Provided passage:
In addition to making the absurd seem routine by calling it "bureaucracy," some of the authors in the volume seem to subscribe to the "great man" theory of history[157] and blame all the problems on Stalin himself. This theory might have been plausible up to 1956, or perhaps, to stretch the argument, to 1968, but over 30 years after the Dictator's death the same “bureaucratic," anti-Socialist measures are still dominating the Soviet system, [158] so the “bureaucracy” or the “blame Stalin” explanations should have lost their appeal to honest Marxist socialists. They should look for another theory, instead of being apologists for the Soviet Union, and still blaming Stalin for a regime that has destroyed "any hope of socialist democracy," in the name of socialism.
Liebman 's essay, "Was Lenin a Stalinist?", illustrates this hypocrisy. He chronicles the conflict between the "defenders of the Soviet regime" and the anti-Soviet "moderate socialists."[159] Yet, Liebman is satisfied with analyzing Lenin instead of condemning him.
Ali mentions three other theories to explain Soviet bureaucracy, and seems to favor the one by Trotsky: Stalinism stems from the discrepancy between the coexistence of the Soviet model of production and the capitalist model of distribution.[160] But again, this explanation might have been plausible during the 1930's. The oppression of the Czechoslovakian workers in 1968 or of the Polish workers in the 1980's requires a more ingenious excuse. Even some of the events of the 1930's, like the purges or the Ukrainian famine cannot be explained with this theory.
Ali, feeling the weakness of Trotsky's argument perhaps, points out that Ernest Mandel "further developed" this view.[161] But Mandel's essay included in the volume, "What is Bureaucracy,"[162] not only continues to understate the nature of the problem by calling it "bureaucracy," but his argument does not give adequate explanation of the known facts, even of the 1930's.

Records supplied:
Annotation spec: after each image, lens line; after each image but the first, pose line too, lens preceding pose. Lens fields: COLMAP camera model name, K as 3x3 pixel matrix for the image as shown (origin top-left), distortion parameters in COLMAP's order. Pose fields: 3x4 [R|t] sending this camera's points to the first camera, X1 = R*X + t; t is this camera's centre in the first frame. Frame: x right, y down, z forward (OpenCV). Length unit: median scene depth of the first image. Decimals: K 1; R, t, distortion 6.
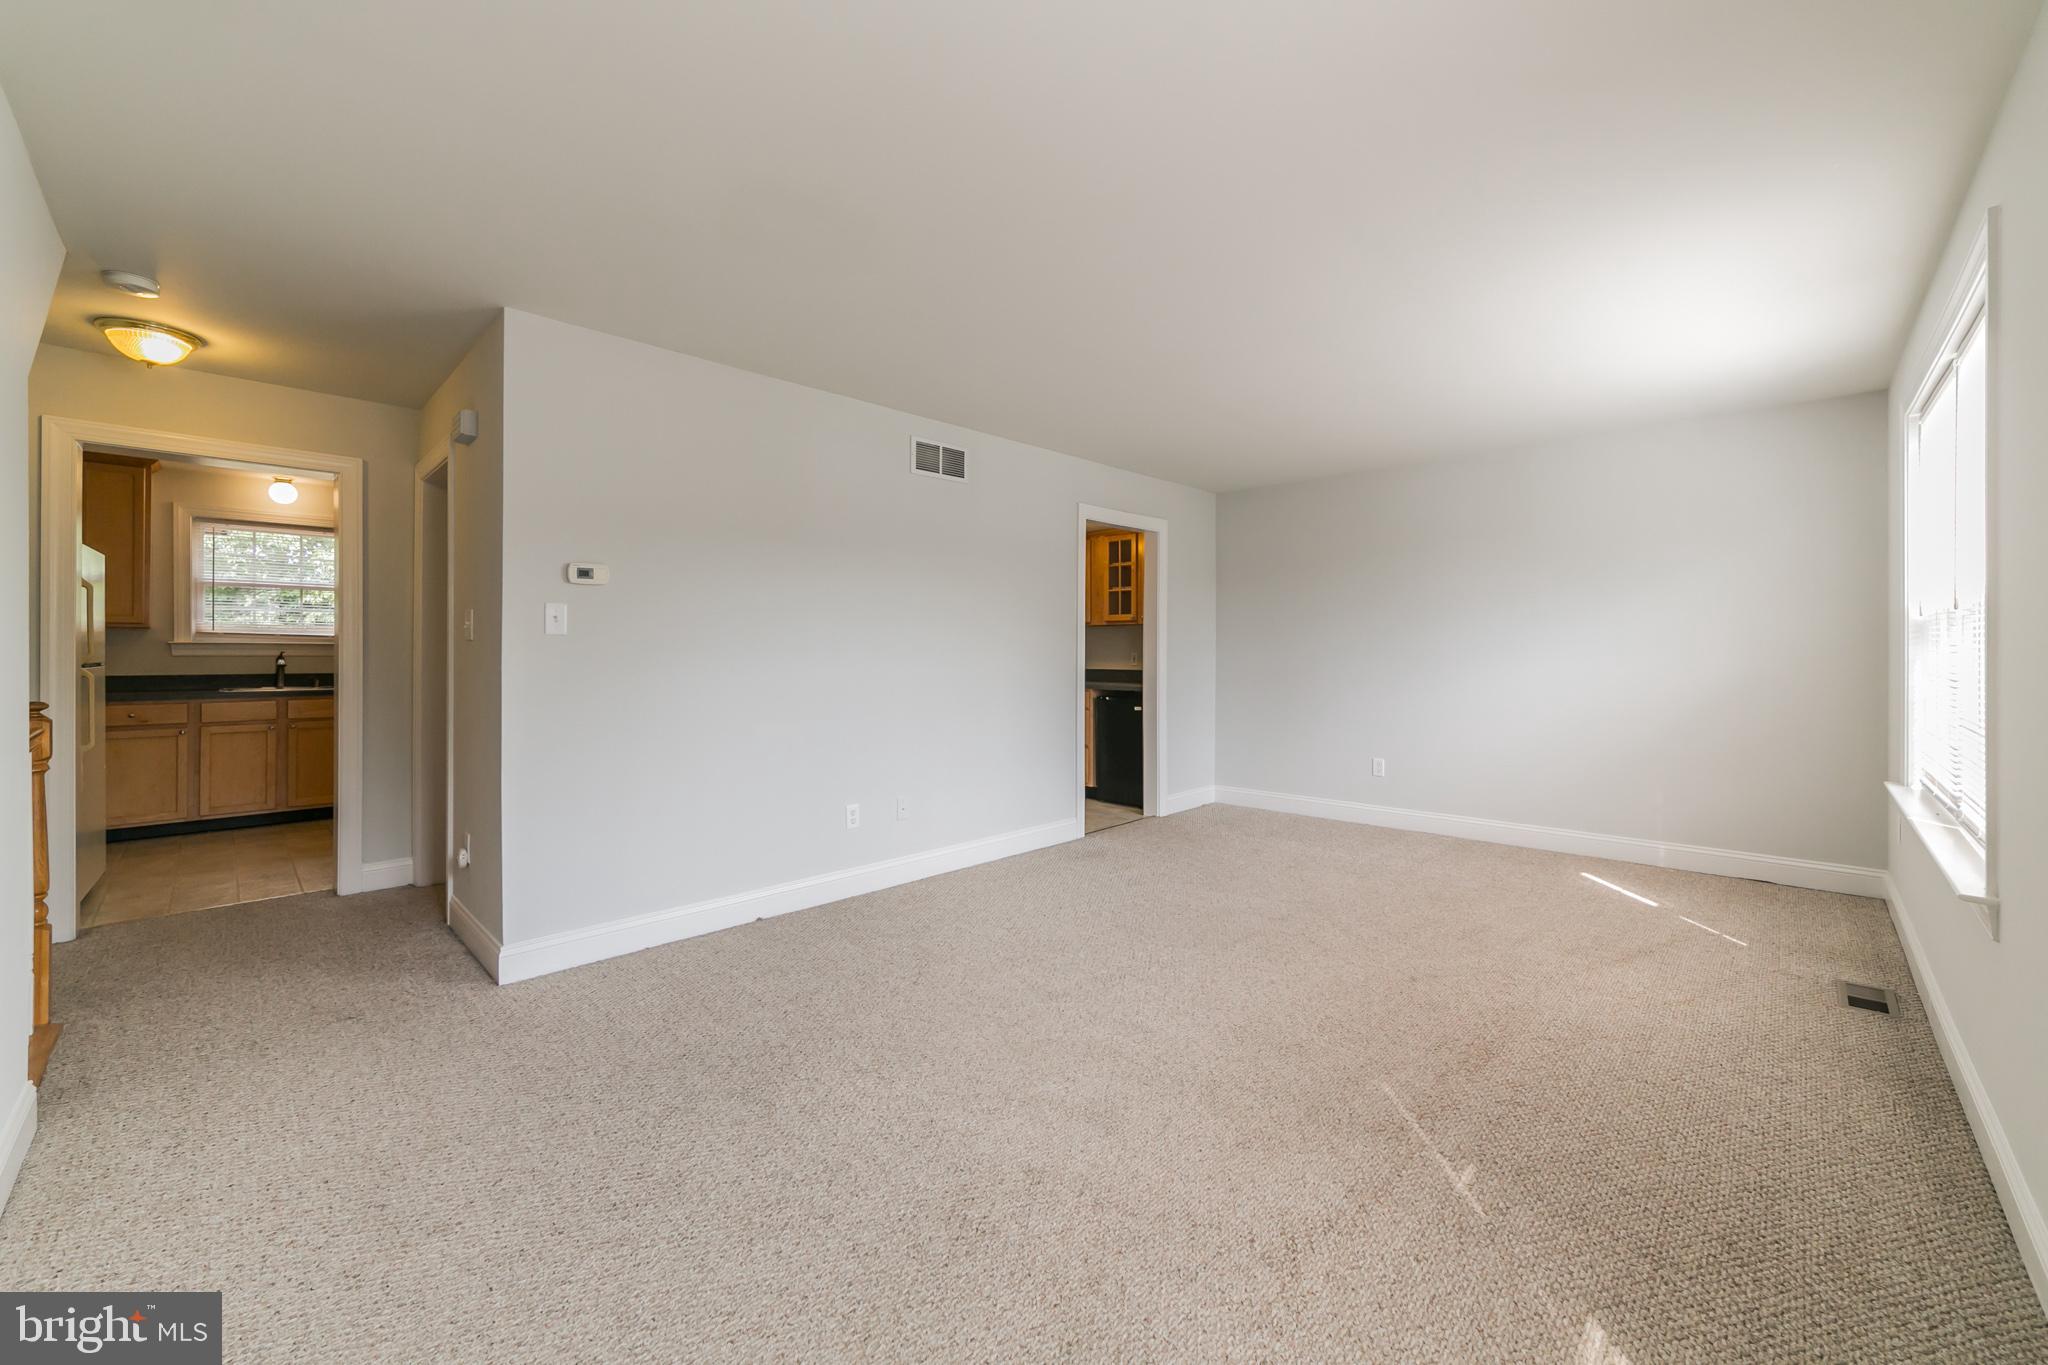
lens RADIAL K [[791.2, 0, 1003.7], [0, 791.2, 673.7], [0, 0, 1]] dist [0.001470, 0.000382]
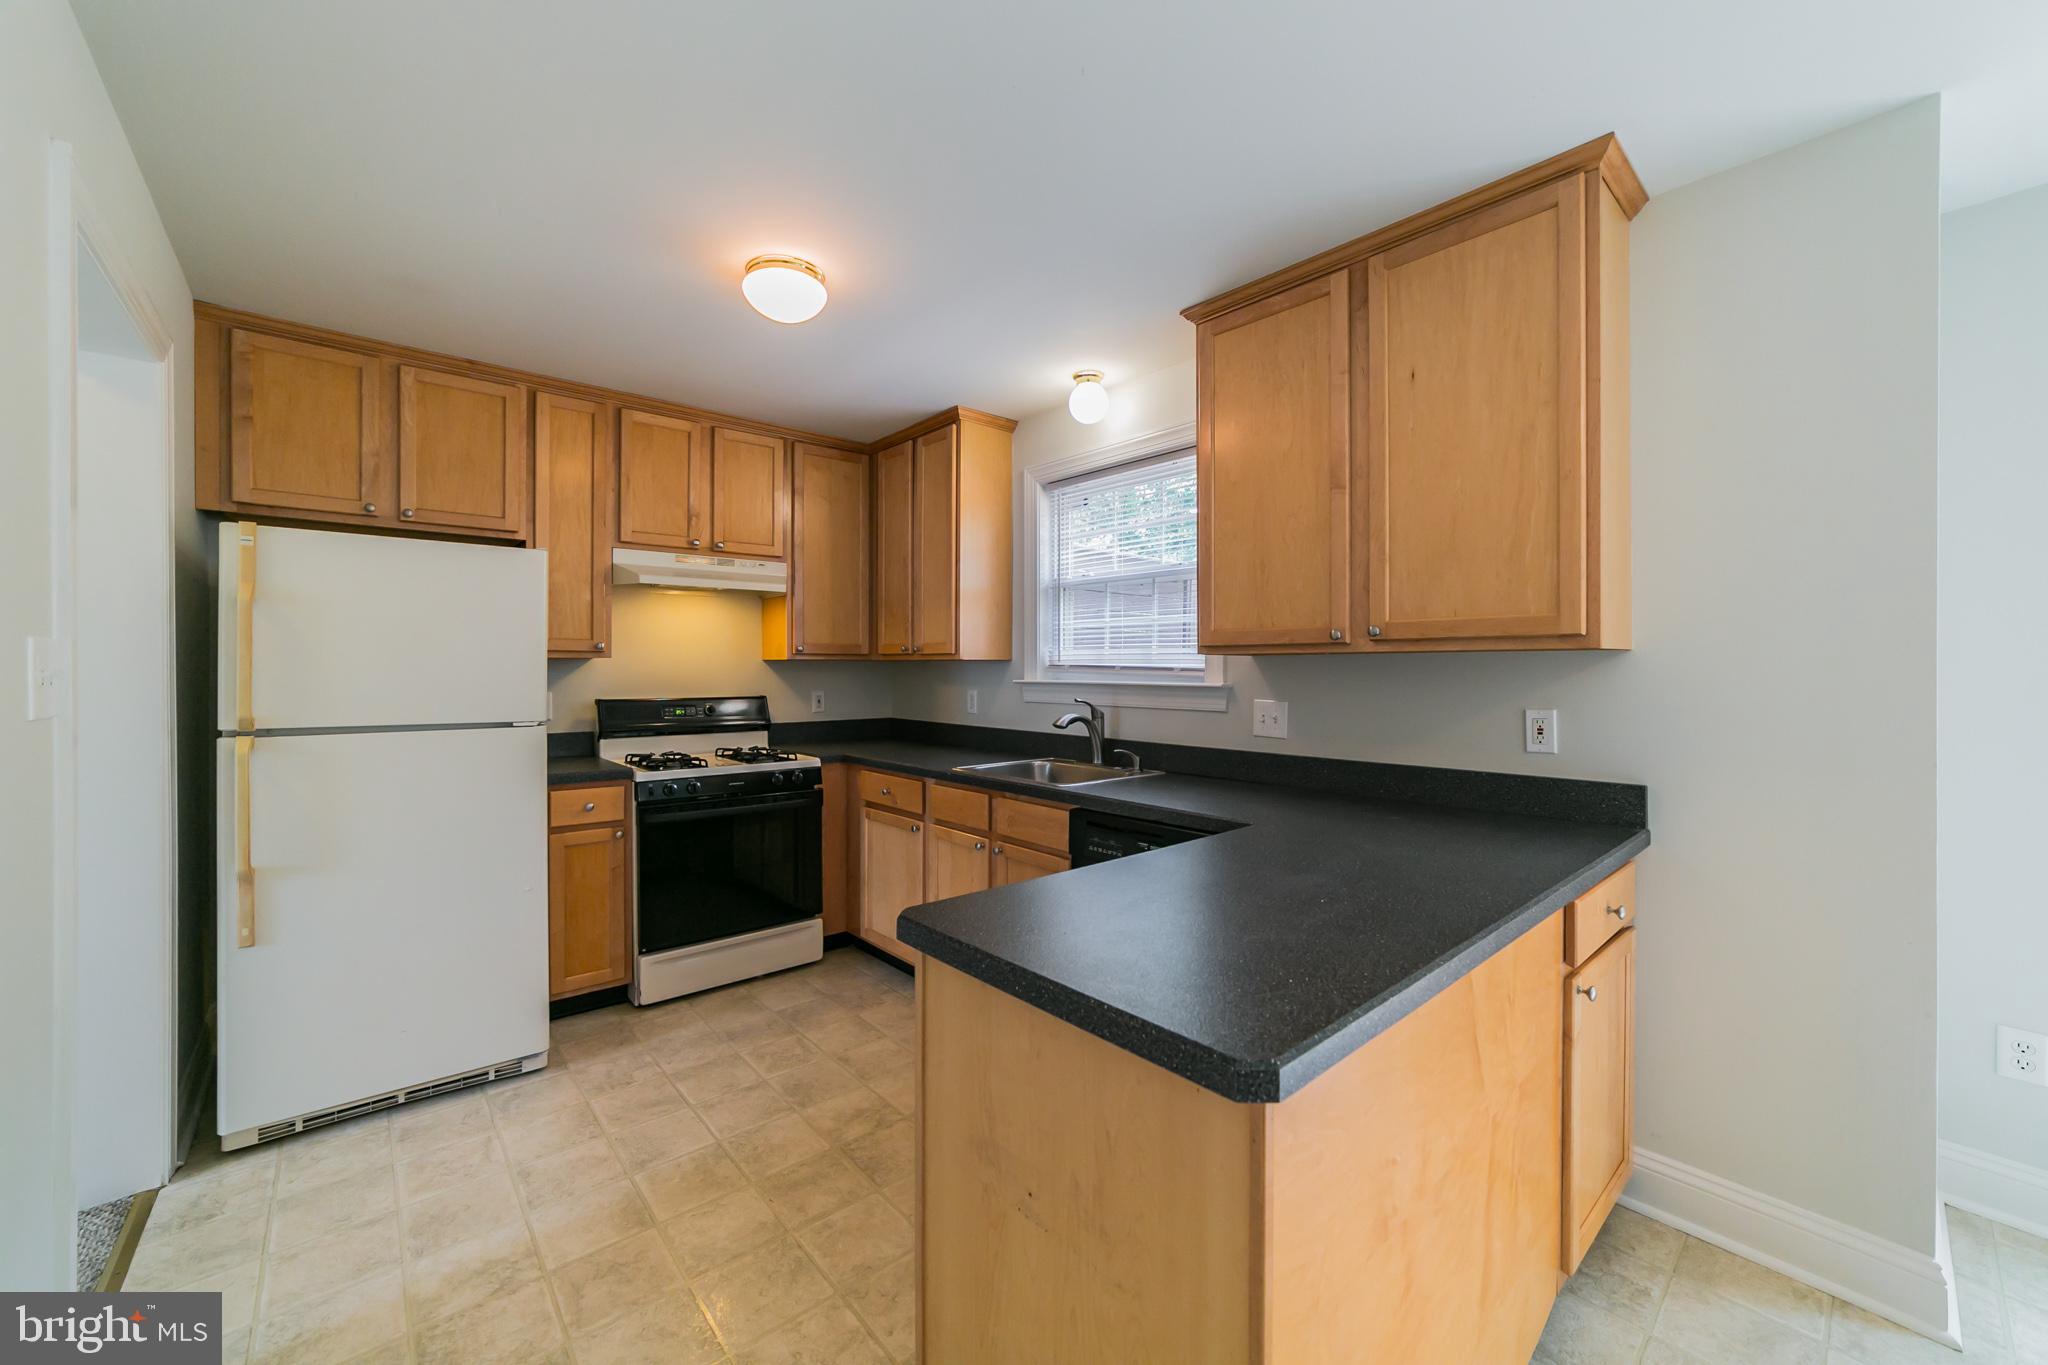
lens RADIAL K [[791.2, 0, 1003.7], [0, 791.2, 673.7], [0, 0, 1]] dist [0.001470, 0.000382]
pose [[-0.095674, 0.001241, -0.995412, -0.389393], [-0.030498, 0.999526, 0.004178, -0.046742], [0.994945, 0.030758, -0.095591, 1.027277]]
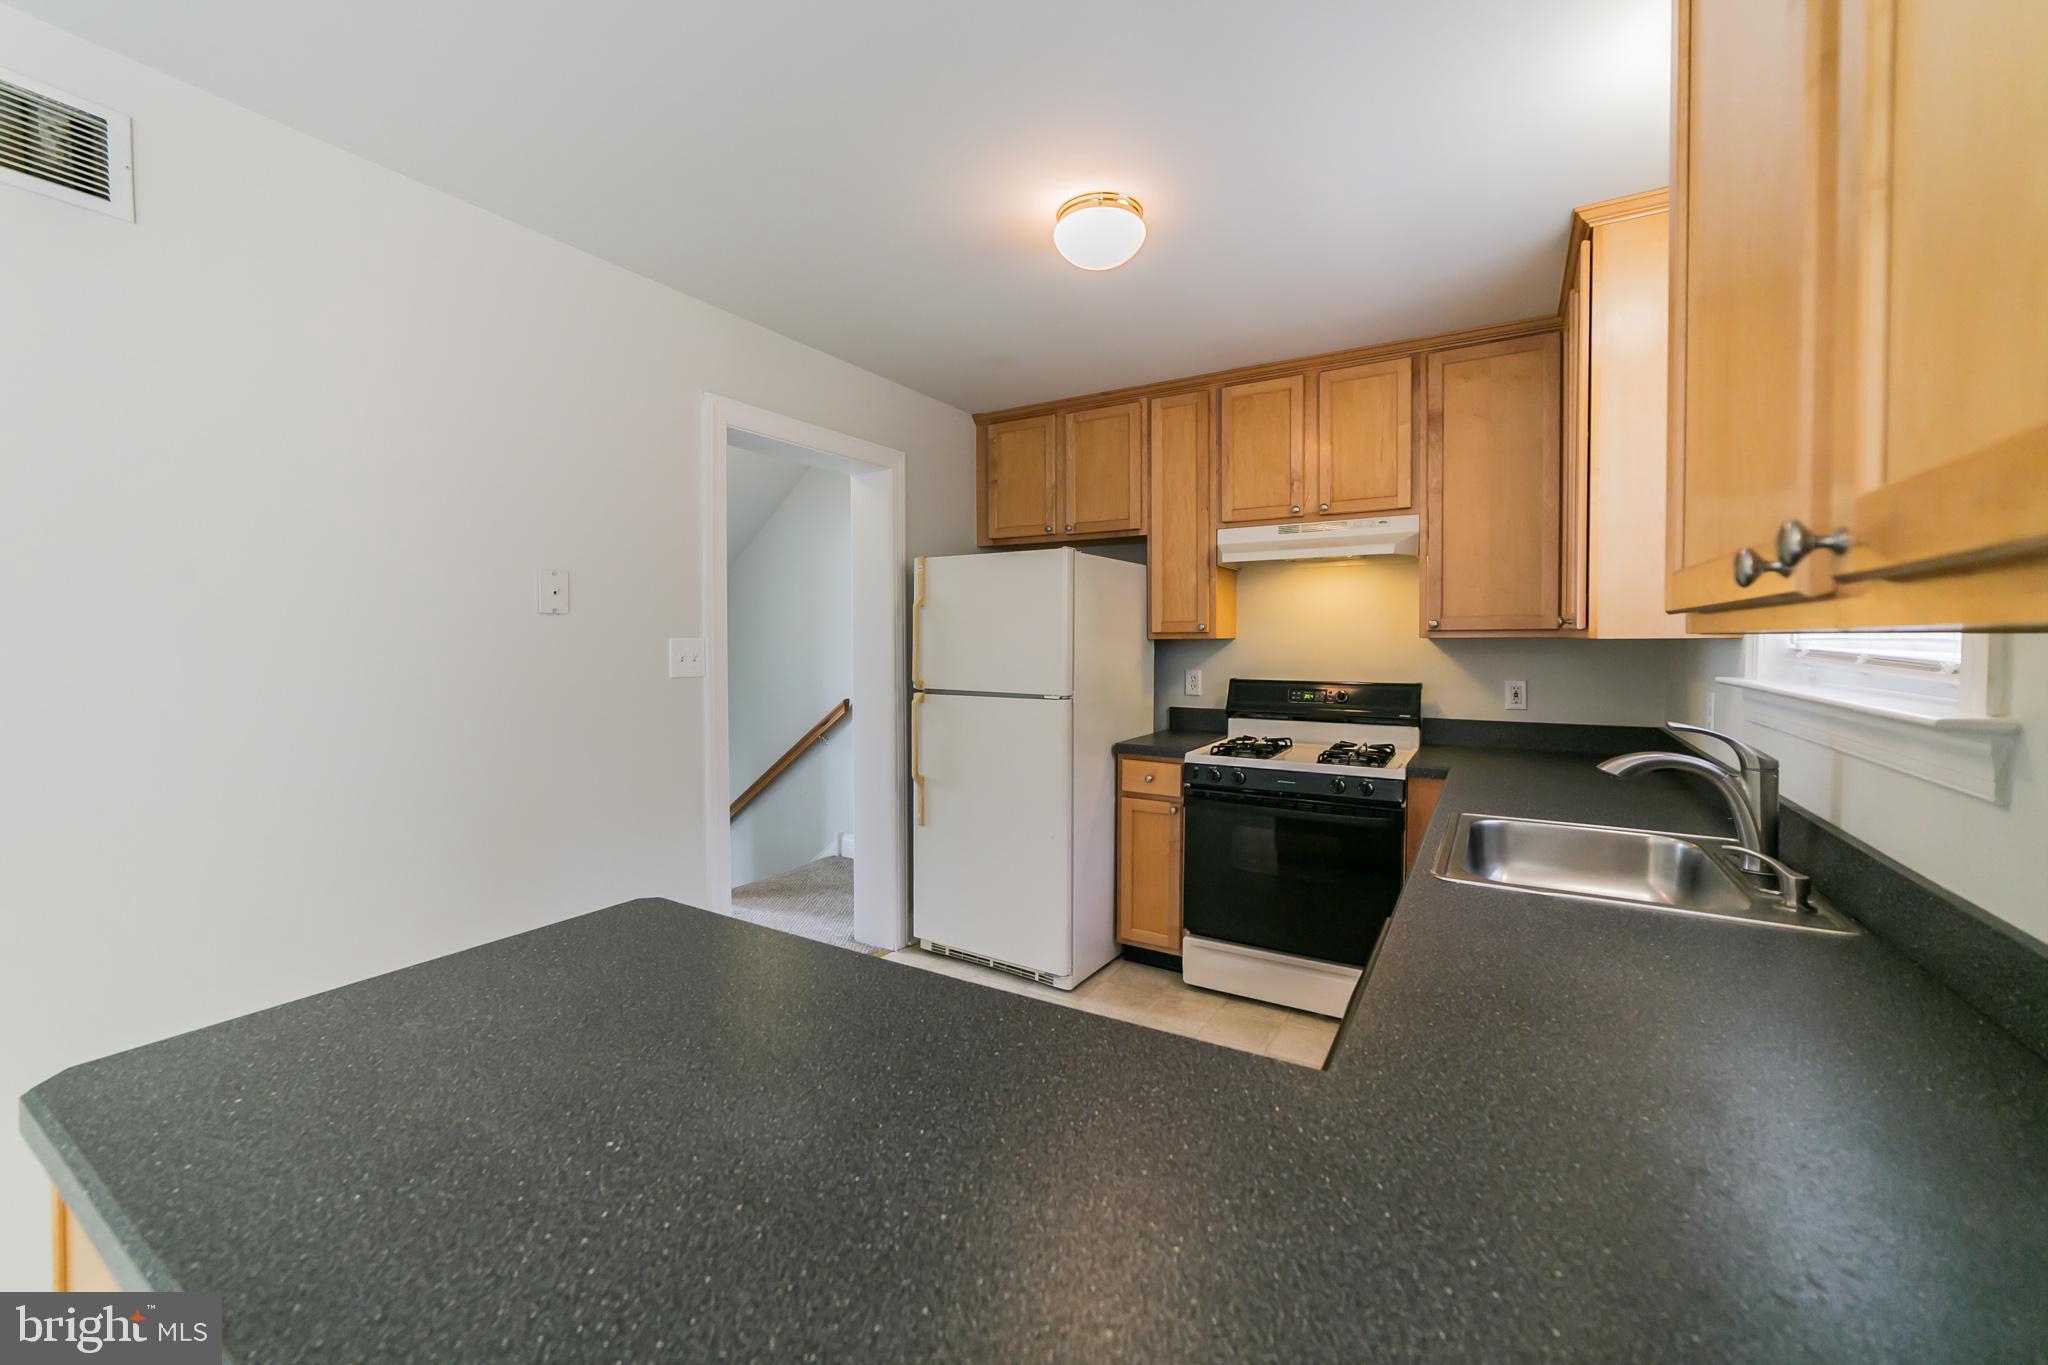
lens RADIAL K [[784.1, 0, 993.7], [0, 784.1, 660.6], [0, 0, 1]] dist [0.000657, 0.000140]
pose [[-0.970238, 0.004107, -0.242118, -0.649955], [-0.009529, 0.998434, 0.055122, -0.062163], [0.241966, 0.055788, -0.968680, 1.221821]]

Requirement 1: In the passage on explanations of Soviet bureaucracy, which theory does Ali seem to favor?
Requirement 2: Continue the passage on explanations of Soviet bureaucracy from its last sentence.
None of the material is needed here.

Answer area 1: Trotsky's theory, which holds that Stalinism stems from the discrepancy between the coexistence of the Soviet model of production and the capitalist model of distribution.

Answer area 2:
Mandel treats the Soviet Union as a "transitional society,"[163] and his answer to the question of the "the origin of bureaucratic degeneration in the workers states"[164] is the fact that the "socialist accumulation" and the "primitive accumulation" took place at the same time.[165]
But this is not all. The Soviet leadership also committed "a whole series of political and institutional errors.”[166] Mandel lists three errors: "the ban on factions inside their party," "the introduction of the single-party practice," and "perhaps the most serious," what Mandel calls the "principle of one-man management"[167] were errors that the theory of the "primitive sociologist accumulation"[168] does not explain. What is the "origin" of these errors? Is it possible that these all originate from the Byzantine culture that does not tolerate pluralism, competition or democracy?
It never occurs to Ali, despite the rather frequent suggestions in the literature about the Soviet Union (as is presented in Chapter III of the Dissertation)) to seek an explanation in the Byzantine character of the Soviet regime or to admit that the Soviet Union is not a socialist country.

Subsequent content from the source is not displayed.